House Republican Jim Banks is seeking an open Senate seat in Indiana while incumbent GOP incumbent Mike Braun is running for governor

INDIANAPOLIS (AP) — Republican Rep. Jim Banks, a struggling defense attorney for former President Donald Trump, announced this week that he is running for the U.S. Senate seat from Indiana, which is being vacated by GOP Senator Mike Braun.

Banks is the first candidate to officially enter the Senate race since Braun said in December he would forego reelection in 2024 and instead run for governor of Indiana. Banks’ announcement comes days after Donald Trump Jr. and the Washington-based anti-tax club Club for Growth began attacking former Indiana Gov. Mitch Daniels as insufficiently conservative while Daniels ponders whether he too seek a seat in the Senate.

Banks have criticized current Senate Republicans for working too hard with the Biden administration and allowing a massive $1.7 trillion spending bill to pass just before Christmas.

“I believe now more than ever that we need Senate conservatives to oppose rather than support the policies of radical Democrats,” Banks told the Associated Press. “The Republican primary voters are looking for a conservative fighter, someone to go to Washington and fight for Hoosier family values ​​and against the radical, socialist, and bright agenda that Democrats are pushing in Washington.”

Banks released a video announcement of the campaign, which sparks controversy over transgender girls’ sports, blames China for COVID-19 and claims “anti-Americanism” is being pushed in schools and the military, saying “the radical Democrats and the spineless Republicans will do everything they can to stop me.”

Banks, 43, was first elected to Congress in 2016 from a heavily Republican district in northeastern Indiana, a year after returning from an eight-month military deployment in Afghanistan with the Navy Reserve.

Since then, he has been a frequent guest on Fox News Channel and a Trump ally who voted against confirming Joe Biden’s victory in the presidential election after a mob of Trump supporters stormed the US Capitol on Jan. 6, 2021. Then-House Speaker Nancy Pelosi, the California Democrat, months later, Republican leader Kevin McCarthy opposed Banks’ election as the top GOP member on the committee investigating the deadly Capitol riot, citing the need to ” to protect the integrity” of the review.

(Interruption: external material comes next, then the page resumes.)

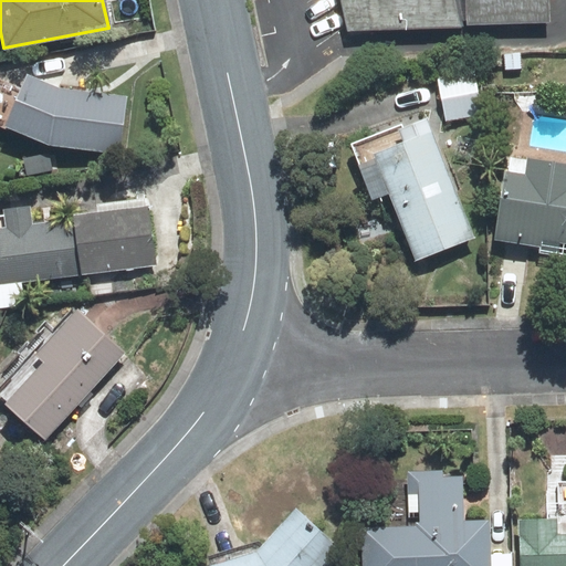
[(342,0),(348,34),(471,25),(544,23),(543,0),(342,0)]
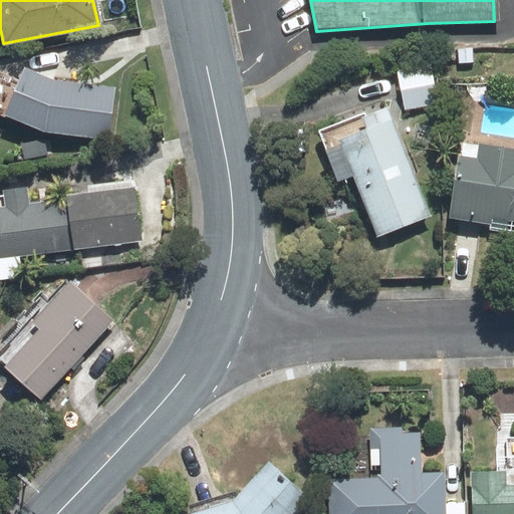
[(471,64),(471,52),(458,53),(458,64),(471,64)]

Banks has supported McCarthy throughout his run for Speaker of the House this month and has maintained ties with Trump, visiting him since he left the White House and accompanying him on a trip to the US-Mexico border in 2021. Banks said that last week he told Trump – who won Indiana by a wide margin in 2016 and 2020 – about his decision to enter the Senate race.

“I told him I’d like his support and I hope he comes down to Indiana and fights with me,” Banks said. “I was proud to fight alongside him on the America First policy and agenda he pushed when he was president and I truly believe we must revisit that.”

Banks’ announcement could mark the start of a race for the Republican nomination in the GOP-dominated state, with one potential candidate being Ukrainian-born MP Victoria Spartz, who has been at times critical of Ukraine’s presidential administration since the Russian invasion Volodymyr Zelenskyy was Ukraine started last February.

But the biggest factor could be whether Daniels decides to enter the race. Daniels, 73, served two terms as governor with high approval ratings in 2013 and ended a decade as Purdue University’s high-profile president in late December.

Not waiting for Daniels’ decision, last week the conservative Club for Growth published an ad stretching back to his days as President George W. Bush’s Treasury Secretary, criticizing him for increasing the national debt. It calls Daniels an “old guard Republican who clings to the old ways of the bad old days.”

Club for Growth president David McIntosh, who was an Indiana congressman in the 1990s, said the well-funded group is “ready to spend whatever it takes to ensure Hoosiers have a conservative in this Senate seat.”

The group said Tuesday it supports Banks in the race.

“We really appreciate Jim Banks,” McIntosh said. “He’s that kind of new, young Republican leadership that people are looking for.”

Mark Lubbers, a longtime friend and advisor to Daniels, said the Club for Growth helped push failed Republican candidates forward as the party failed to retake the Senate in last year’s election.

“Sad to see that Jim Banks has joined them,” Lubbers said. “And apparently they think it’s political genius to poke the bear with a sharp stick. We’ll see how that works.”

From the archive (July 2021): What a congressman’s travels from Indiana to Bedminster, NJ, and the border with Mexico say about the future path of the Republican Party

Banks, who was 31 when he was first elected to the state Senate in 2010 while Daniels was governor, has been keen to heal political divisions.

His bureau Twitter account was suspended for a few weeks in 2021 after he responded to a post about Biden administration official Dr. Rachel Levine, who became the first transgender four-star officer in the U.S. uniformed services, responded by writing, “The title of first female four-star officer is hijacked by a man.”

Banks also opposed Indiana Gov. Eric Holcomb’s veto last year on a bill banning transgender women from participating in girls’ school sports. He urged state lawmakers, who later overrode the veto, to “send a message to the rest of the nation that Indiana values ​​women.”